* **INSTRUCTIONS TO FOLLOW**
Copy out the stretch from the beginning of the rows through the line containing "premier jour de", without the pictures.

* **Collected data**
________
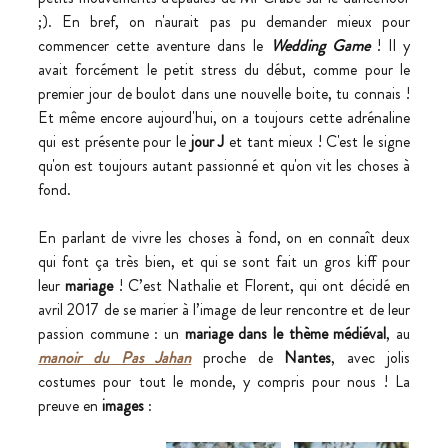
;). En bref, on n'aurait pas pu demander mieux pour 
commencer cette aventure dans le 
Wedding Game
 ! Il y 
avait forcément le petit stress du début, comme pour le 
premier jour de boulot dans une nouvelle boite, tu connais ! 
Et même encore aujourd'hui, on a toujours cette adrénaline 
qui est présente pour le 
jour J
 et tant mieux ! C'est le signe 
qu'on est toujours autant passionné et qu'on vit les choses à 
fond.
En parlant de vivre les choses à fond, on en connaît deux 
qui font ça très bien, et qui se sont fait un gros kiff pour 
leur 
mariage
 ! C’est Nathalie et Florent, qui ont décidé en 
avril 2017 de se marier à l’image de leur rencontre et de leur 
passion commune : un 
mariage dans le thème médiéval
, au 
manoir du Pas Jahan
 proche de 
Nantes
, avec jolis 
costumes pour tout le monde, y compris pour nous ! La 
preuve en 
images
 :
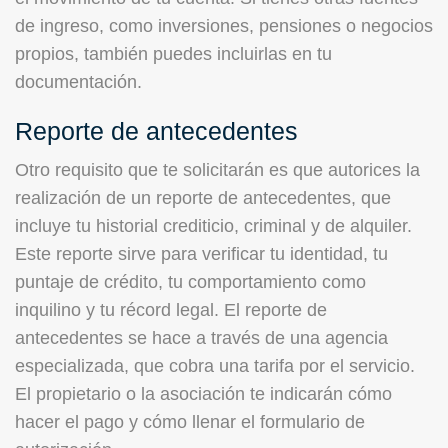
de ingreso, como inversiones, pensiones o negocios
propios, también puedes incluirlas en tu
documentación.
Reporte de antecedentes
Otro requisito que te solicitarán es que autorices la
realización de un reporte de antecedentes, que
incluye tu historial crediticio, criminal y de alquiler.
Este reporte sirve para verificar tu identidad, tu
puntaje de crédito, tu comportamiento como
inquilino y tu récord legal. El reporte de
antecedentes se hace a través de una agencia
especializada, que cobra una tarifa por el servicio.
El propietario o la asociación te indicarán cómo
hacer el pago y cómo llenar el formulario de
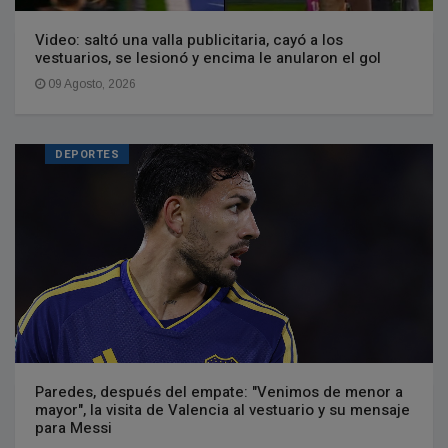
Video: saltó una valla publicitaria, cayó a los
vestuarios, se lesionó y encima le anularon el gol
09 Agosto, 2026
DEPORTES
Paredes, después del empate: "Venimos de menor a
mayor", la visita de Valencia al vestuario y su mensaje
para Messi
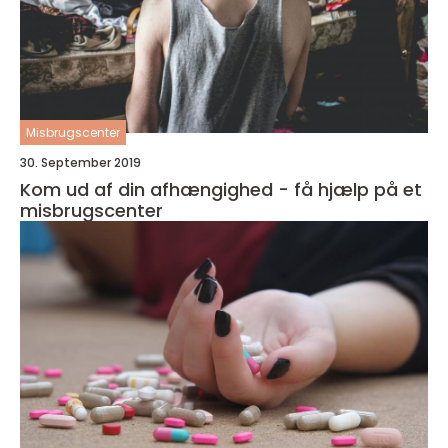
Misbrugscenter
30. September 2019
Kom ud af din afhængighed - få hjælp på et
misbrugscenter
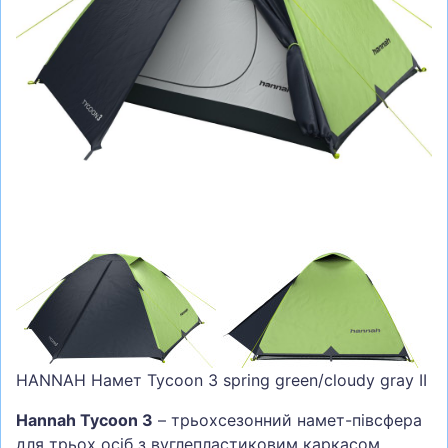
СУМКИ
ШОЛОМИ, ЗАХИСТ, ОКУЛЯРИ
БІГ, ФІТНЕС, М'ЯЧІ
ВЕЛОСИПЕДИ
САМОКАТИ
ТЕНІС, БАДМІНТОН
ВОДНІ ВИДИ СПОРТУ
ТУРИЗМ
HANNAH Намет Tycoon 3 spring green/cloudy gray II
Hannah Tycoon 3
– трьохсезонний намет-півсфера
для трьох осіб з вуглепластиковим каркасом,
________
* **RESULT OF THE EXERCISE**
;). En bref, on n'aurait pas pu demander mieux pour 
commencer cette aventure dans le 
Wedding Game
 ! Il y 
avait forcément le petit stress du début, comme pour le 
premier jour de boulot dans une nouvelle boite, tu connais ! 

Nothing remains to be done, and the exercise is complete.